The association called on the exchange to come up with a detailed road map describing how and when all the identified defects will be resolved before 2015 open enrollment, which begins in November.
The letter, signed by the association’s executive director, Sydney Smith Zvara, also called on the exchange to forgo implementation of new features or system projects until the problems are resolved.
“It is not appropriate to continue to confuse members and make it difficult for them to navigate the system and access the coverage for which they have paid,” Zvara wrote.
Frey said the issues covered in the letter have been discussed at the exchange’s public board meetings. “We have an internal team working directly with Deloitte to identify and resolve invoicing and payment issues as quickly as possible,” Frey said.
The payment problems aren’t the exchange’s only challenges, of course. At the end of February, Healthplanfinder had 15,000 “stuck” applications resulting from processing problems, missing information or issues involving tax returns.
The exchange said it has been making progress in resolving these cases and that, despite the flood of new applications before enrollment closed at the end of March, the number of stuck applications was down to 12,300 last week.

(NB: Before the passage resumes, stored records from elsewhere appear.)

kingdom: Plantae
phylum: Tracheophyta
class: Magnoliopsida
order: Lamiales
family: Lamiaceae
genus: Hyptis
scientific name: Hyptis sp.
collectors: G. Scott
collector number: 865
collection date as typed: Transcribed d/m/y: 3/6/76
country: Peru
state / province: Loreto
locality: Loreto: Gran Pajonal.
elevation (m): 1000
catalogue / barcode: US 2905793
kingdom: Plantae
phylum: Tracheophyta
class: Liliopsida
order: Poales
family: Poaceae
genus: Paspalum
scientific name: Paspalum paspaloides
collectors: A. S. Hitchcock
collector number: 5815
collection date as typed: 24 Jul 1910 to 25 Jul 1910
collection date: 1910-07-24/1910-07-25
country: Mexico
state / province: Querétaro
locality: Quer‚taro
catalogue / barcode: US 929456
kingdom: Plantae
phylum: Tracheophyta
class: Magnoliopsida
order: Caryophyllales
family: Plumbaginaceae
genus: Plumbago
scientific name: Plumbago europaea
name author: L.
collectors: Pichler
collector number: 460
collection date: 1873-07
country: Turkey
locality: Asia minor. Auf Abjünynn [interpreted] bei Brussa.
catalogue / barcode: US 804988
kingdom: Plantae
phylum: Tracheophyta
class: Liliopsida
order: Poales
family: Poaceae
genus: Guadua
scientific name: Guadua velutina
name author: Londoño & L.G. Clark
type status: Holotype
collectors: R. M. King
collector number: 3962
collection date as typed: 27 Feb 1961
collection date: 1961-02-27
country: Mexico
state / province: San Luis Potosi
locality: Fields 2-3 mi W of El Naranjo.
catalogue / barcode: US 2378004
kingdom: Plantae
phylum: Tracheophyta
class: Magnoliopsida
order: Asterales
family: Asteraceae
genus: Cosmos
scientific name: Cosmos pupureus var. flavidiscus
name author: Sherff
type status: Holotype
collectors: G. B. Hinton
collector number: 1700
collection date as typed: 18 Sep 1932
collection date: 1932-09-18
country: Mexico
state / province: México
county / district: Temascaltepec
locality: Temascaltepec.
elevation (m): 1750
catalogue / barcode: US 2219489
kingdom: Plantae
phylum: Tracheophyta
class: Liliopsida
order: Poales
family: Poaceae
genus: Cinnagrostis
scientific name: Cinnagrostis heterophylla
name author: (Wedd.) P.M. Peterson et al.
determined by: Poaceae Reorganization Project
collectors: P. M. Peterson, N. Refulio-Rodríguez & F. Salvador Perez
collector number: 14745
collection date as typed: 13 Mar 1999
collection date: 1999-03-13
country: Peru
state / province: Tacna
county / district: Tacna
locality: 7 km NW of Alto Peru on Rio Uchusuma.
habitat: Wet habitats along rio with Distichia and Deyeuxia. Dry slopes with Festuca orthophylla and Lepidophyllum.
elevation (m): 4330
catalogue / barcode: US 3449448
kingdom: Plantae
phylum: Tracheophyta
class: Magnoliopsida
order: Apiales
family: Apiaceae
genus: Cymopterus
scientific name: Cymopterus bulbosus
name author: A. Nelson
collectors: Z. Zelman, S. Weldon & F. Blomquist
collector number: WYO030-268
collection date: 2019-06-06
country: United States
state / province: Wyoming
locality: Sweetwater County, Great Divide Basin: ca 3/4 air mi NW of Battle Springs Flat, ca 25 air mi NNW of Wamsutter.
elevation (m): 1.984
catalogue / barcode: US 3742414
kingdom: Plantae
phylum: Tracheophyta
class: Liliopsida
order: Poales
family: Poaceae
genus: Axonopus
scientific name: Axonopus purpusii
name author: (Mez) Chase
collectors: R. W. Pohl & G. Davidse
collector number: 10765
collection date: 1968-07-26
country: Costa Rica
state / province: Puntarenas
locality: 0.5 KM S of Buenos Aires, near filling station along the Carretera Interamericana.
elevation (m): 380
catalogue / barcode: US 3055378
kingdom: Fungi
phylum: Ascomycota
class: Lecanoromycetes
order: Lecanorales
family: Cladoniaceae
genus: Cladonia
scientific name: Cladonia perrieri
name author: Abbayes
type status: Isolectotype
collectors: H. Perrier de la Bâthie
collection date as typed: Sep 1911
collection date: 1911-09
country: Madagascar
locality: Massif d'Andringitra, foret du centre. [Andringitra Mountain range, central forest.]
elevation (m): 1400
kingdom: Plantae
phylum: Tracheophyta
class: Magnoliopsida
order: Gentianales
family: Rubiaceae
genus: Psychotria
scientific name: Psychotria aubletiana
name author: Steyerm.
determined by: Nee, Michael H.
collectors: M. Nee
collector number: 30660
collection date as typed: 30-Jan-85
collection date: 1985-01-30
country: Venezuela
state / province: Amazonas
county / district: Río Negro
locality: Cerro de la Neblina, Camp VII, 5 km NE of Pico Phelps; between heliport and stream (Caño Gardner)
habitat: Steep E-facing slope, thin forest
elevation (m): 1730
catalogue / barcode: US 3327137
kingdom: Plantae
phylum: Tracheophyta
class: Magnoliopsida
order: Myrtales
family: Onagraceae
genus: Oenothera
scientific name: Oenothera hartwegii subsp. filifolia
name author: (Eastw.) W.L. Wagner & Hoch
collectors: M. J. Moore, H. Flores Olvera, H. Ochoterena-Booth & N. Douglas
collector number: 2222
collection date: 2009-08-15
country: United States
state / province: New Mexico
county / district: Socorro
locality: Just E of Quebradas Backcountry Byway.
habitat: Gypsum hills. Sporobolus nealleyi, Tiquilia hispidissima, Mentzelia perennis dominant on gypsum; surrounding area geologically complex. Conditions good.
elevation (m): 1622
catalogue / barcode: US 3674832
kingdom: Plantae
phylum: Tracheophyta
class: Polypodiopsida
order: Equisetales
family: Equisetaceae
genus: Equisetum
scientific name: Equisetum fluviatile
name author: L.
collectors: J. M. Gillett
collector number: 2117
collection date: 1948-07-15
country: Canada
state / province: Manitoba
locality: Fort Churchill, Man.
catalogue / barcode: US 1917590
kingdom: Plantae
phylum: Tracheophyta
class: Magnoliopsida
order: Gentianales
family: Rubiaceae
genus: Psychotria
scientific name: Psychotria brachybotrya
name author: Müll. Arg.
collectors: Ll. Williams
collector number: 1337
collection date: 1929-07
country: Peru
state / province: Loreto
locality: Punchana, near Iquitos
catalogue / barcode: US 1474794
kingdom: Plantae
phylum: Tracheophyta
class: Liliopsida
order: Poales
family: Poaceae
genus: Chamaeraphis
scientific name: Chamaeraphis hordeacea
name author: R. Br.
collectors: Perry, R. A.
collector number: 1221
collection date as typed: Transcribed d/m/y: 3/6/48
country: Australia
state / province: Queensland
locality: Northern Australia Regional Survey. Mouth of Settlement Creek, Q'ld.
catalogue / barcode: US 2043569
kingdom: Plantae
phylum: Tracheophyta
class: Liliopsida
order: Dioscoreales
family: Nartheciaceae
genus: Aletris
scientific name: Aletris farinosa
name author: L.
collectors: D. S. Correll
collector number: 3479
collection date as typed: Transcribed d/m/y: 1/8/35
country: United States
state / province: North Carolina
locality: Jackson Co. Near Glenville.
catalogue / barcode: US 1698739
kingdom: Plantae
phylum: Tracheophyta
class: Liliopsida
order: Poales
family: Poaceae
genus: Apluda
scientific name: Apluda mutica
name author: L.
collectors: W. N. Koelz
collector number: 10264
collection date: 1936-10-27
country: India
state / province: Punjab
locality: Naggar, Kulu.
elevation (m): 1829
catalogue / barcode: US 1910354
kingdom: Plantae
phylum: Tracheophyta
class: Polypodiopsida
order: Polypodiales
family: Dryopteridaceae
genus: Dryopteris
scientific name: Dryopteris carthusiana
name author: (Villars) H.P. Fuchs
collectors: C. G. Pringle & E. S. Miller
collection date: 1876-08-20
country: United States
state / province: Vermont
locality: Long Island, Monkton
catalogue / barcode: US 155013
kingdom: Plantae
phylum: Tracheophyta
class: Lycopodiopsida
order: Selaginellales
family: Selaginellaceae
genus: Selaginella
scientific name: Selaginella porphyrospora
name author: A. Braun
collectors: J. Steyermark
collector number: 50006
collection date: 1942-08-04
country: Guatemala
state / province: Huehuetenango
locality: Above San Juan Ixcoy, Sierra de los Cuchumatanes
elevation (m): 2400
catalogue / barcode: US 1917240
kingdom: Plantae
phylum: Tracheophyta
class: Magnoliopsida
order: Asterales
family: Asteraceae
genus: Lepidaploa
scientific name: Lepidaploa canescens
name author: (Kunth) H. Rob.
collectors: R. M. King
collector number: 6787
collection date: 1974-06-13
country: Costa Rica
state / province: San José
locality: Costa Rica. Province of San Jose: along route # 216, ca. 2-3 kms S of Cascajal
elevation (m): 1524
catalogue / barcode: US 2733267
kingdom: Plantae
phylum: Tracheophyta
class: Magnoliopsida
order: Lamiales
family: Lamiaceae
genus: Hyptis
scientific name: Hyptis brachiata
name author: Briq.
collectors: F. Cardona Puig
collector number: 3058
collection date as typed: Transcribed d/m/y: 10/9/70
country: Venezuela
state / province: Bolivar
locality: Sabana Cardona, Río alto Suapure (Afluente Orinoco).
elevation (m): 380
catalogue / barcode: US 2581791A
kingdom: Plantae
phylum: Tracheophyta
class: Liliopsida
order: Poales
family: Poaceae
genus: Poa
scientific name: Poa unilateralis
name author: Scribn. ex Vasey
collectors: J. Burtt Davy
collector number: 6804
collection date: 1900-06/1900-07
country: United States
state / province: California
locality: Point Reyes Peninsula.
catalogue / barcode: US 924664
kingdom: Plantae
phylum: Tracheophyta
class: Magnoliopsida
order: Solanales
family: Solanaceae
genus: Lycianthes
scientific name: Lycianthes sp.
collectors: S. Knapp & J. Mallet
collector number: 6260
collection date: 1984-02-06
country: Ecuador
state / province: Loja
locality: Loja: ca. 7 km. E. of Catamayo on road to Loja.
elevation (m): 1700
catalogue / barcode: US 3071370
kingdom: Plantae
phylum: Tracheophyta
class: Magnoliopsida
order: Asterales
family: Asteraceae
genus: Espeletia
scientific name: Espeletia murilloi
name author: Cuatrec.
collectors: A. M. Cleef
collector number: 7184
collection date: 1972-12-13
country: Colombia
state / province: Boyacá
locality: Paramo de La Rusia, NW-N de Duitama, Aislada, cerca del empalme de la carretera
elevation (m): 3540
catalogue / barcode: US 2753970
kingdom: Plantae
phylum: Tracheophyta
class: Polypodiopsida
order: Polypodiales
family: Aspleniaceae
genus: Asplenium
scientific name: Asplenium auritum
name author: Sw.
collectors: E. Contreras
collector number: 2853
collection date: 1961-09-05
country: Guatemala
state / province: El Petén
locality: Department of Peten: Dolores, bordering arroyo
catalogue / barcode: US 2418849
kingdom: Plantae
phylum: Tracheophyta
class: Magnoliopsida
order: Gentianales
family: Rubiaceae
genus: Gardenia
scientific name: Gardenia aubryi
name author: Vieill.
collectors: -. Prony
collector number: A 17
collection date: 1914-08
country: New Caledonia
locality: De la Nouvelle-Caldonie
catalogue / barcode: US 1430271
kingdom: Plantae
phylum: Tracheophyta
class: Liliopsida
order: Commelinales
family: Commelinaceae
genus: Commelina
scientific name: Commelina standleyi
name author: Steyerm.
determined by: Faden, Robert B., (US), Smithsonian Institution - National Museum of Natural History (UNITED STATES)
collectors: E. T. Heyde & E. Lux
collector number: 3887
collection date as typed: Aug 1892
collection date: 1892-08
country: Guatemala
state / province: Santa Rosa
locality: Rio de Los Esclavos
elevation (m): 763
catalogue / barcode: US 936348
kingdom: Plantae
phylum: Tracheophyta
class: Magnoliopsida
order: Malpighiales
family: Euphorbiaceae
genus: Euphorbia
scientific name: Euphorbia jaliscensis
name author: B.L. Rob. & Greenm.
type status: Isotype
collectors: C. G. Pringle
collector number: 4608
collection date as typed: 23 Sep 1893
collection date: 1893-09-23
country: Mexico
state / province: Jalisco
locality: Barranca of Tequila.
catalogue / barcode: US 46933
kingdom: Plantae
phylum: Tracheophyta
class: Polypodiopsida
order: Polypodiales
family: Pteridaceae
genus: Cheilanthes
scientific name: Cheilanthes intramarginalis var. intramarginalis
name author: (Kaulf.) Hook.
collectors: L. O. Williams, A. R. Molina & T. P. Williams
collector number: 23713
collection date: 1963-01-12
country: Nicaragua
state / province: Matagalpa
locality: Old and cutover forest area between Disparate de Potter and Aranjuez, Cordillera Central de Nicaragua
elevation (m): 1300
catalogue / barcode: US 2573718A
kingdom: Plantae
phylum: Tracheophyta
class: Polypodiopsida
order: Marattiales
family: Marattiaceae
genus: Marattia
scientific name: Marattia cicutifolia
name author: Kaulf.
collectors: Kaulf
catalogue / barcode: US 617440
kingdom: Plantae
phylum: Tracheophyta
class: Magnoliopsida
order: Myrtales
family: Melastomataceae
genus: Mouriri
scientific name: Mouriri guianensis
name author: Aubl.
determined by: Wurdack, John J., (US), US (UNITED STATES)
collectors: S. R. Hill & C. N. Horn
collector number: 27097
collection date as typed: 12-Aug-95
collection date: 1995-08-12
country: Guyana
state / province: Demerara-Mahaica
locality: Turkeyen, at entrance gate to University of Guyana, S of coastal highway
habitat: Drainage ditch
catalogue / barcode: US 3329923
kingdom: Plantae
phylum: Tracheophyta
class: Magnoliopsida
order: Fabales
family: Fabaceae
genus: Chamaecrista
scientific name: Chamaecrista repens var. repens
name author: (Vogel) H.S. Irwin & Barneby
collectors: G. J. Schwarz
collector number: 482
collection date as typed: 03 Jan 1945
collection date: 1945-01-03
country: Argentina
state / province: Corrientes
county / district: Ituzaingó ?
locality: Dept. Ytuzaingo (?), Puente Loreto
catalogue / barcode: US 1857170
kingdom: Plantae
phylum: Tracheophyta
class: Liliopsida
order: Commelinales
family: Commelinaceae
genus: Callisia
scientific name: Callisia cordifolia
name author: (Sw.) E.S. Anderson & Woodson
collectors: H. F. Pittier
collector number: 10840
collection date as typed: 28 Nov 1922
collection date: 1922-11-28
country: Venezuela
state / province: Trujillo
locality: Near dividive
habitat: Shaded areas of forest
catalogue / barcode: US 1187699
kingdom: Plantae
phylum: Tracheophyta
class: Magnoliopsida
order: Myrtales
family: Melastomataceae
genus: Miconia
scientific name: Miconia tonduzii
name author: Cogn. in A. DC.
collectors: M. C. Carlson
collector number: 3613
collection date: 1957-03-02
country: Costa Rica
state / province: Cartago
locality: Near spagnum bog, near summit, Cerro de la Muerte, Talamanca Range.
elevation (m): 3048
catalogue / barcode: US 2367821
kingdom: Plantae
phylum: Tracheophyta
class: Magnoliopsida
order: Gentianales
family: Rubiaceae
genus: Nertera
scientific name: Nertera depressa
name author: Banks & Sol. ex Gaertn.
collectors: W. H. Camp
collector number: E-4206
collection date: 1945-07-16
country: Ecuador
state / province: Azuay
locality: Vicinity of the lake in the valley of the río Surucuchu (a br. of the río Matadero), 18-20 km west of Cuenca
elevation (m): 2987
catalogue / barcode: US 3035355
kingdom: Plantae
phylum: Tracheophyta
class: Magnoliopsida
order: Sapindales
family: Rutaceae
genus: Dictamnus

Another gauge of complaints comes from consumers who addressed their problems to the Office of the Insurance Commissioner (OIC). According to a report obtained by The Seattle Times, the OIC received 170 individual complaints between Jan. 1 and May 7, only about one-tenth of 1 percent of the more than 164,000 individuals enrolled in private health plans through the exchange.
Not surprisingly, most of the complaints were received in March and April, leading up to and just after the March 31 enrollment deadline.
A review of the complaints shows the majority of issues fell into one of two categories, and reflect the areas of concern specified in the AWHP letter.
In many cases, consumers reported their plans had been canceled or changed, but the consumers claim they didn’t make the change.
According to Michael Marchand, the exchange’s communications director, problems with the exchange’s software resulted in such changes, but he says those glitches have been fixed. In other cases, users may not have finished enrolling after making a change.
“If they didn’t finalize it, it would have canceled them out of that enrollment, even though to the user it would’ve appeared that they correctly enrolled,” Marchand said.
Also, some users whose income level placed them close to Medicaid eligibility may have been moved into or out of that program. According to Marchand, on April 1 the federal qualifications for Medicaid changed, so some people previously Medicaid-eligible became eligible instead for an exchange plan with a tax credit.
The most common complaint came from consumers whose insurers tell them they haven’t received payments from the exchange.
Marchand acknowledges that in the first months after the exchange launched there were glitches in processing payments. But he said record-processing has improved since then.
Insurers aren’t totally convinced. AWHP’s Zvara said the exchange has told insurers that a number of system fixes have been implemented. “We have, however, not yet seen meaningful improvement to date,” Zvara wrote in the May 21 letter to the exchange.
Said Marchand: “I have to admit we are as frustrated as consumers are. We’re doing all this for the first time. And in our view, if one person is having an issue with their plan being changed or canceled that’s one person too many.”
Patrick Marshall is a freelance technology writer in Seattle. This story was produced through a partnership with Kaiser Health News, an editorially independent part of the Kaiser Family Foundation.